You mean I can’t just present you with up, down, and sideways scenarios? 😂
I’ve been getting some feedback to share what I think will most likely happen instead of only laying out scenarios, and I love it. I walk through multiple scenarios because it keeps me objective and helps me think through the different paths the market could take. If I’m leaning one way and the index doesn’t follow through, I’m not caught off guard because I have already considered the alternatives. And because this is a public newsletter, my intention is to give context that helps you form your own opinion rather than influence your bias.
But I appreciate the nudge to clarify my personal stance, because it helps me move toward the level of mastery and professional technical analysis I am working to grow into.
So my opinion on how we will actually fare this week: bullish.
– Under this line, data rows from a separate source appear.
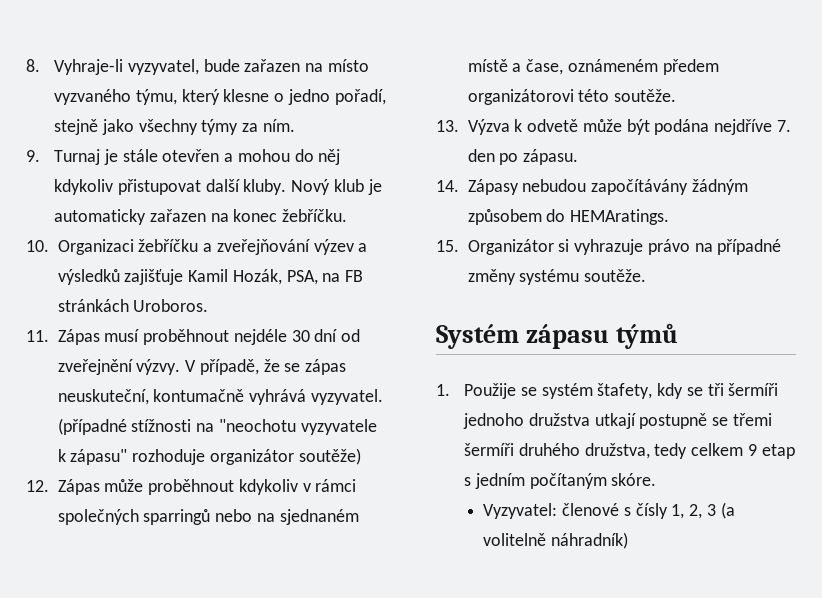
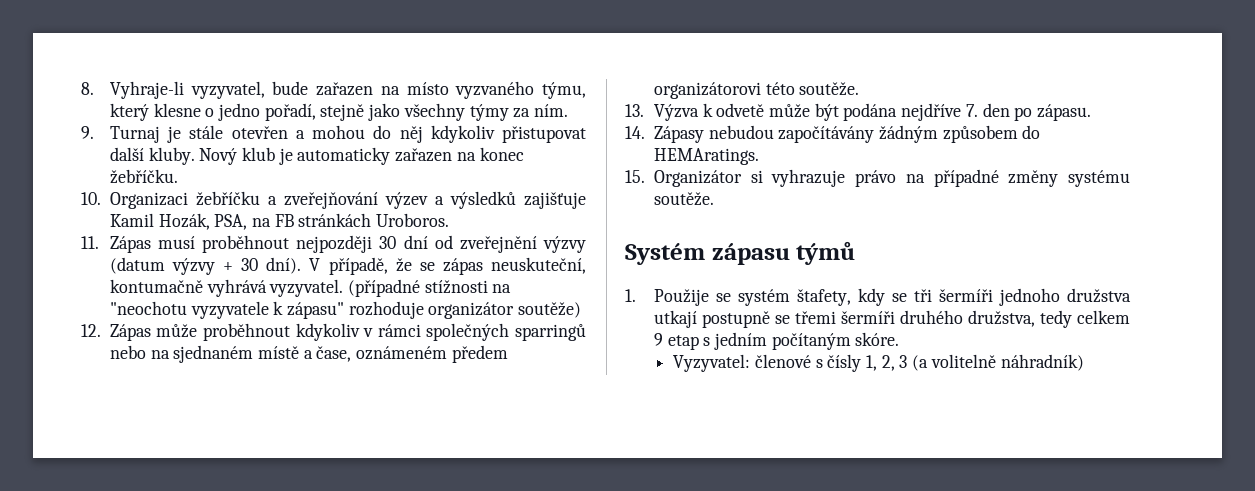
[233,329,287,345] nejdéle -> [296,235,373,253] nejpozději
[136,359,181,375] výzvy. -> [543,236,586,253] [109,257,302,275] výzvy (datum výzvy + 30 dní).

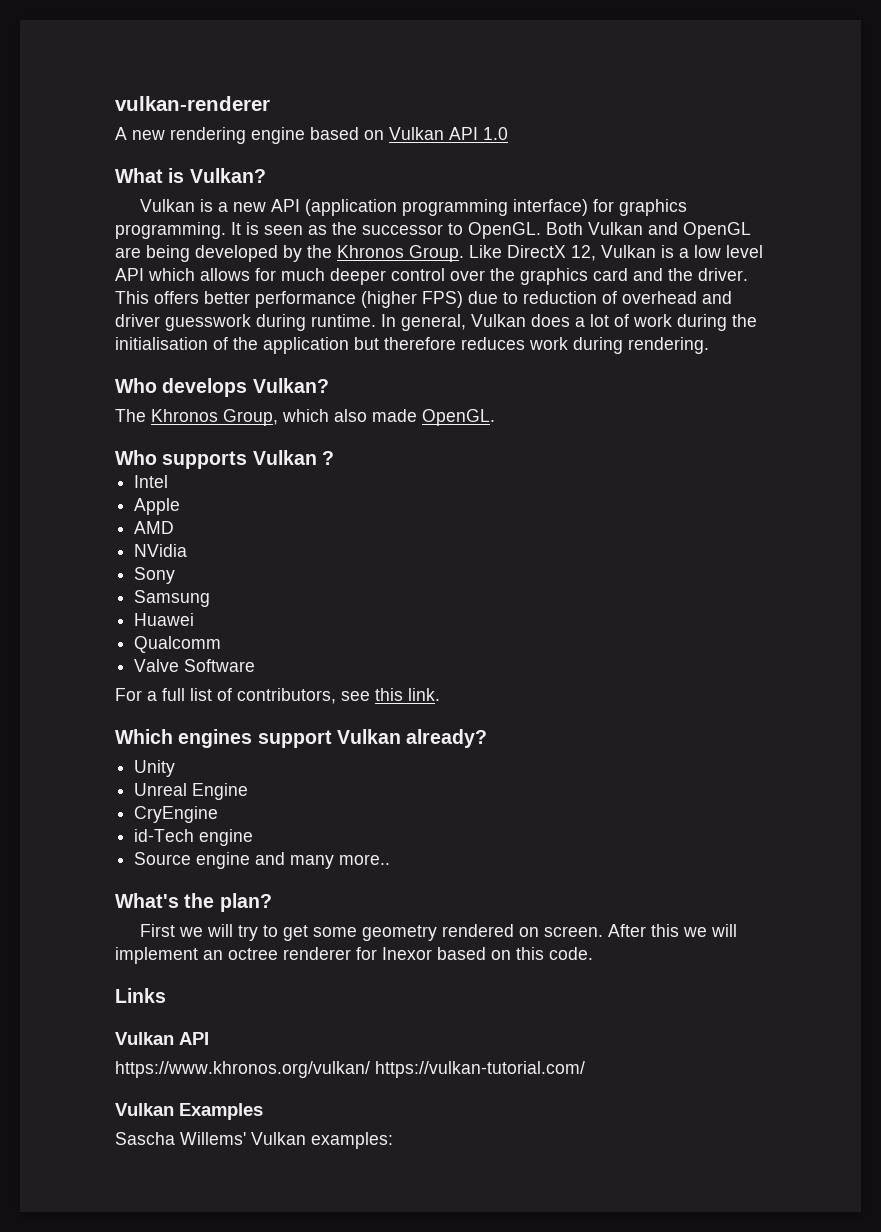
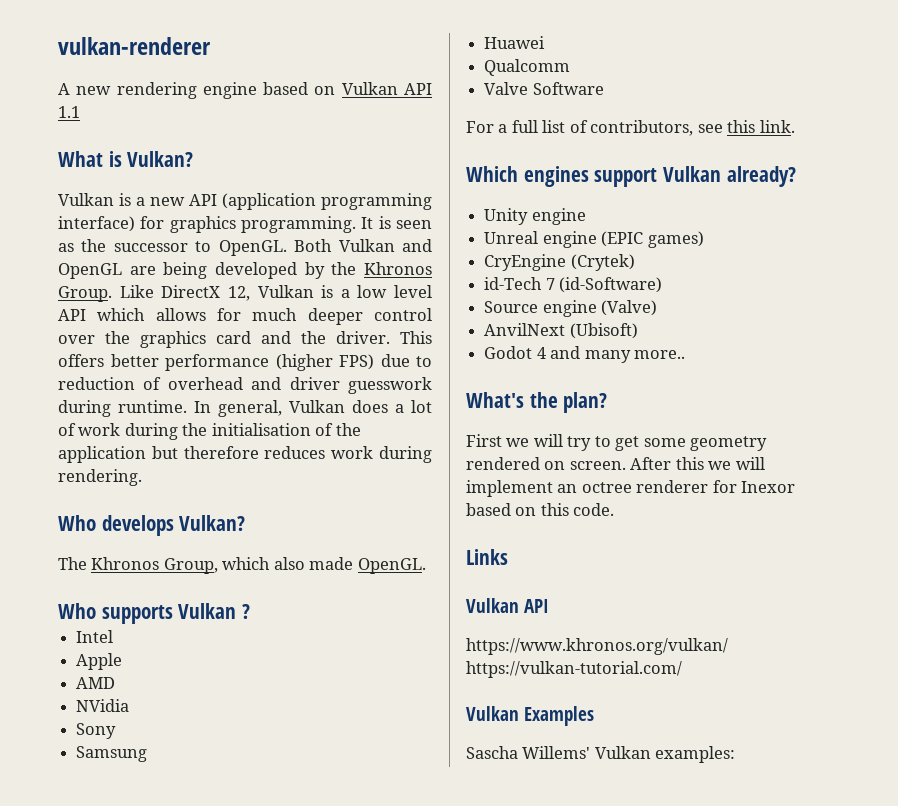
[483,127,508,140] 1.0 -> [58,106,80,118] 1.1
(176, 768) none -> [531,208,586,225] engine
[192,783,249,800] Engine -> [542,231,704,248] engine (EPIC games)
(219, 814) none -> [570,254,635,271] (Crytek)
[199,829,254,846] engine -> [545,277,663,293] 7 (id-Software)
(251, 860) none -> [601,300,658,316] [484,323,638,339] [484,346,546,359] (Valve) // AnvilNext (Ubisoft) // Godot 4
The pullback we just had came in around 4% which makes it the deepest pullback we have seen since the February decline, yet it still fits the character of a healthy digestion after such a sharp move to new highs. Price held at the weekly 10 EMA and closed back inside the familiar support zone on the daily chart, and those are the kinds of behaviors that tend to support continuation.
My focus will be to observe how the index behaves around my yellow zone. I would like to see follow-through to the upside, which could be buyers stepping in, a retest around my yellow zone, and then continuation up. I expect that if we do move higher, we may see some hesitations around recent highs.
From an oscillator standpoint, the weekly SRSI is sitting mid-range, which is common during digestion. The daily SRSI has already reset below twenty, which supports the idea that momentum can rebuild once price settles.
A quick note on how I use oscillators like the SRSI:
Where an oscillator sits matters less than when it actually turns. The signal is in the rotation, not the position.
A reading below 20 tells you momentum has cooled and the “reset” is in place, which simply creates a better condition for buyers to regain control once price structure supports it.
A reading above 80 tells you momentum is extended and due for some form of digestion. Sometimes that digestion looks like a pullback, but in strong uptrends it can just be sideways price action instead.
Always read oscillators in context. In pullbacks, focus on the turn up together with price holding a higher low or reclaiming key levels and moving averages. In strong trends, overbought can persist while price continues to grind higher, and a turn down alone does not imply a reversal.
And why I am not leaning bearish overall and haven’t been: Nothing on the charts resemble the long sideways stretch (stage 3 topping) we experienced last year between November and February before the sharp decline, and we are not in a bear market. The natural state of the market is an upward drift, unless something meaningfully breaks the structure, and so far we are not seeing signs of that.